One of the highlights of family weddings is welcoming the other folks who are, like it or not, marrying into our family- siblings, parents, cousins of the bride or groom. (in my house they’re jokingly called the “outlaws”)  Every wedding brings a new batch of folks into the fold.  They’ve taught me baggo, some line dancing, and hell, thanks to the “outlaws” there’s another yoga teacher in my family.  This merging was in some ways even bigger; Josh, my cousin’s new husband, has a lovely five-year old daughter, who was one of the stars of the weekend’s events.  In an elegant gesture, before the vows were exchanged, she was asked to come up and acknowledge the creation of this new family, with her squarely in the center. It was lovely, and touching and…

She really wasn’t having it.  Whether it was all the people or all the commotion or just (understandable) fatigue, she made it tremendously obvious that she’d much rather be on her grandma’s lap then at the center of the ceremony.  So, without much fuss, the couple and the minister just brought the ceremony to her.  And for the rest of the night, she was fine.  No fuss, no drama- it was in it’s own way just perfect.

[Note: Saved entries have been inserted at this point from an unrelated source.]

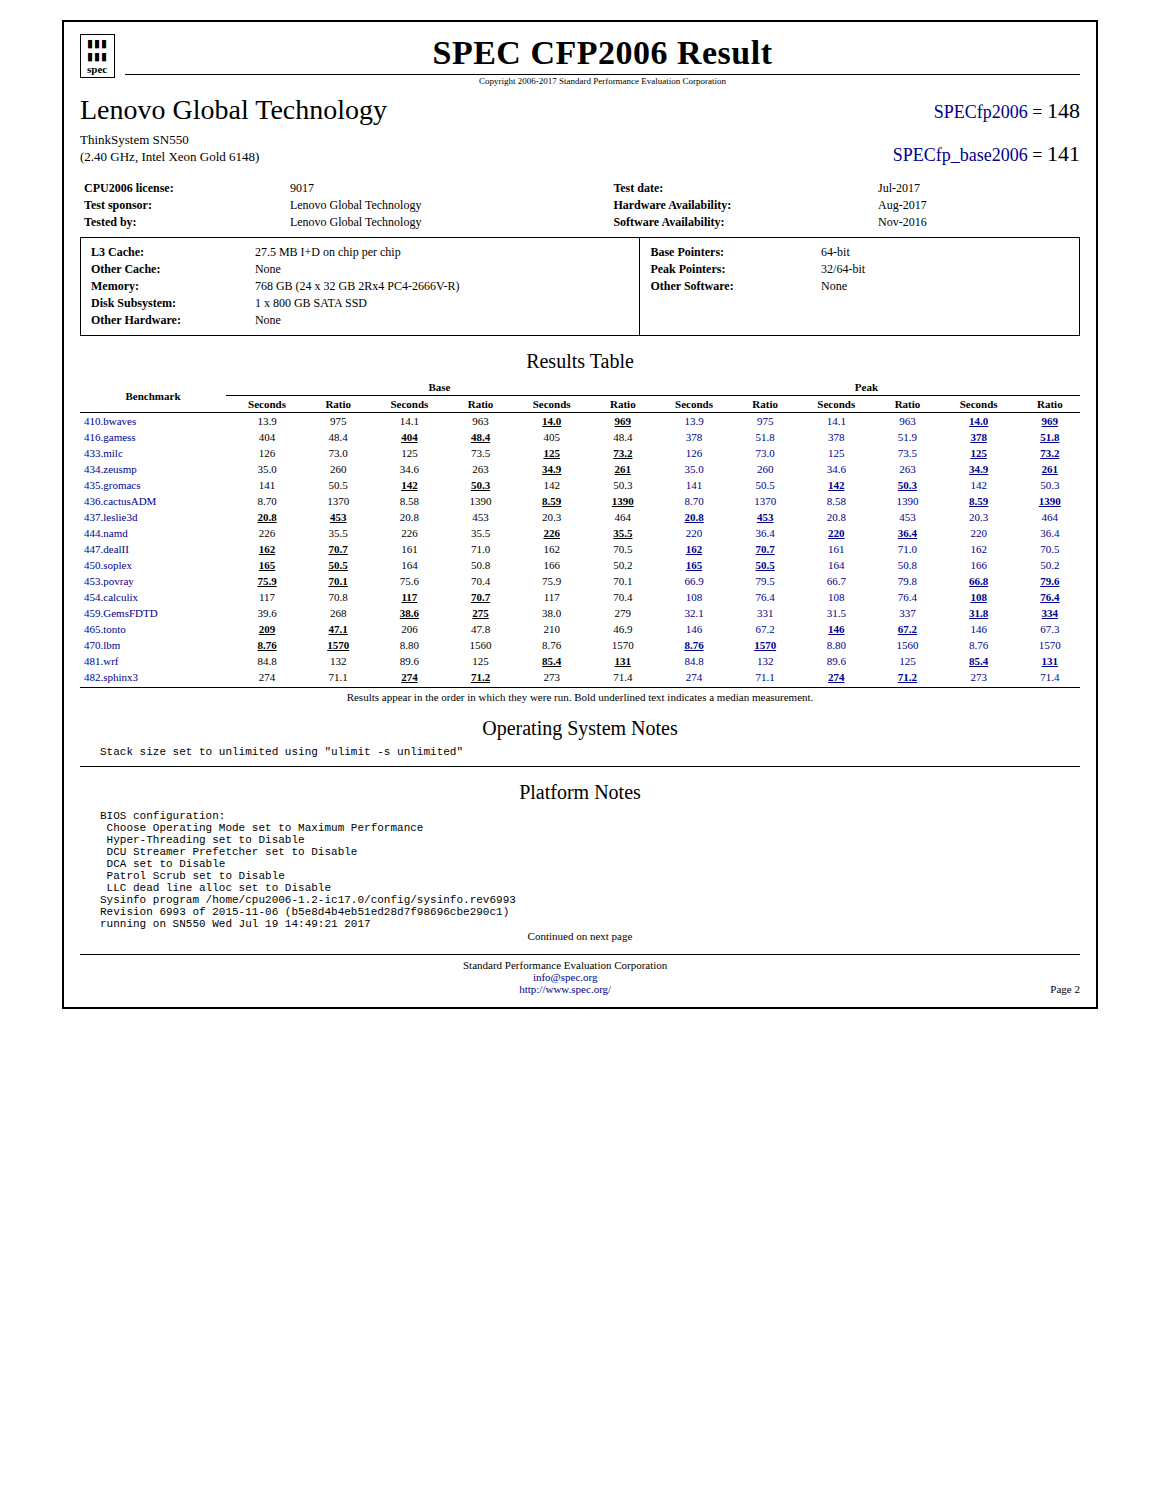▮▮▮
▮▮▮
spec
SPEC CFP2006 Result
Copyright 2006-2017 Standard Performance Evaluation Corporation
Lenovo Global Technology
ThinkSystem SN550
(2.40 GHz, Intel Xeon Gold 6148)
SPECfp2006 = 148
SPECfp_base2006 = 141
| CPU2006 license: | 9017 | Test date: | Jul-2017 |
| Test sponsor: | Lenovo Global Technology | Hardware Availability: | Aug-2017 |
| Tested by: | Lenovo Global Technology | Software Availability: | Nov-2016 |
| / L3 Cache: / 27.5 MB I+D on chip per chip / / Other Cache: / None / / Memory: / 768 GB (24 x 32 GB 2Rx4 PC4-2666V-R) / / Disk Subsystem: / 1 x 800 GB SATA SSD / / Other Hardware: / None / | / Base Pointers: / 64-bit / / Peak Pointers: / 32/64-bit / / Other Software: / None / |
Results Table
| Benchmark | Base | Peak |
| --- | --- | --- |
| Seconds | Ratio | Seconds | Ratio | Seconds | Ratio | Seconds | Ratio | Seconds | Ratio | Seconds | Ratio |
| 410.bwaves | 13.9 | 975 | 14.1 | 963 | 14.0 | 969 | 13.9 | 975 | 14.1 | 963 | 14.0 | 969 |
| 416.gamess | 404 | 48.4 | 404 | 48.4 | 405 | 48.4 | 378 | 51.8 | 378 | 51.9 | 378 | 51.8 |
| 433.milc | 126 | 73.0 | 125 | 73.5 | 125 | 73.2 | 126 | 73.0 | 125 | 73.5 | 125 | 73.2 |
| 434.zeusmp | 35.0 | 260 | 34.6 | 263 | 34.9 | 261 | 35.0 | 260 | 34.6 | 263 | 34.9 | 261 |
| 435.gromacs | 141 | 50.5 | 142 | 50.3 | 142 | 50.3 | 141 | 50.5 | 142 | 50.3 | 142 | 50.3 |
| 436.cactusADM | 8.70 | 1370 | 8.58 | 1390 | 8.59 | 1390 | 8.70 | 1370 | 8.58 | 1390 | 8.59 | 1390 |
| 437.leslie3d | 20.8 | 453 | 20.8 | 453 | 20.3 | 464 | 20.8 | 453 | 20.8 | 453 | 20.3 | 464 |
| 444.namd | 226 | 35.5 | 226 | 35.5 | 226 | 35.5 | 220 | 36.4 | 220 | 36.4 | 220 | 36.4 |
| 447.dealII | 162 | 70.7 | 161 | 71.0 | 162 | 70.5 | 162 | 70.7 | 161 | 71.0 | 162 | 70.5 |
| 450.soplex | 165 | 50.5 | 164 | 50.8 | 166 | 50.2 | 165 | 50.5 | 164 | 50.8 | 166 | 50.2 |
| 453.povray | 75.9 | 70.1 | 75.6 | 70.4 | 75.9 | 70.1 | 66.9 | 79.5 | 66.7 | 79.8 | 66.8 | 79.6 |
| 454.calculix | 117 | 70.8 | 117 | 70.7 | 117 | 70.4 | 108 | 76.4 | 108 | 76.4 | 108 | 76.4 |
| 459.GemsFDTD | 39.6 | 268 | 38.6 | 275 | 38.0 | 279 | 32.1 | 331 | 31.5 | 337 | 31.8 | 334 |
| 465.tonto | 209 | 47.1 | 206 | 47.8 | 210 | 46.9 | 146 | 67.2 | 146 | 67.2 | 146 | 67.3 |
| 470.lbm | 8.76 | 1570 | 8.80 | 1560 | 8.76 | 1570 | 8.76 | 1570 | 8.80 | 1560 | 8.76 | 1570 |
| 481.wrf | 84.8 | 132 | 89.6 | 125 | 85.4 | 131 | 84.8 | 132 | 89.6 | 125 | 85.4 | 131 |
| 482.sphinx3 | 274 | 71.1 | 274 | 71.2 | 273 | 71.4 | 274 | 71.1 | 274 | 71.2 | 273 | 71.4 |
Results appear in the order in which they were run. Bold underlined text indicates a median measurement.
Operating System Notes
Stack size set to unlimited using "ulimit -s unlimited"
Platform Notes
BIOS configuration:
 Choose Operating Mode set to Maximum Performance
 Hyper-Threading set to Disable
 DCU Streamer Prefetcher set to Disable
 DCA set to Disable
 Patrol Scrub set to Disable
 LLC dead line alloc set to Disable
Sysinfo program /home/cpu2006-1.2-ic17.0/config/sysinfo.rev6993
Revision 6993 of 2015-11-06 (b5e8d4b4eb51ed28d7f98696cbe290c1)
running on SN550 Wed Jul 19 14:49:21 2017
Continued on next page
Standard Performance Evaluation Corporation
info@spec.org
http://www.spec.org/
Page 2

In other hands, I’m not sure everything would’ve gone so gracefully, but here it certainly did.  I was tremendously grateful to witness this, not just because all ended well, but because it was a reminder to me that our practice is not for the easy moments, but for the challenging ones.  This is why I do yoga- in the hope that the poise I uncover on the mat will translate well beyond it.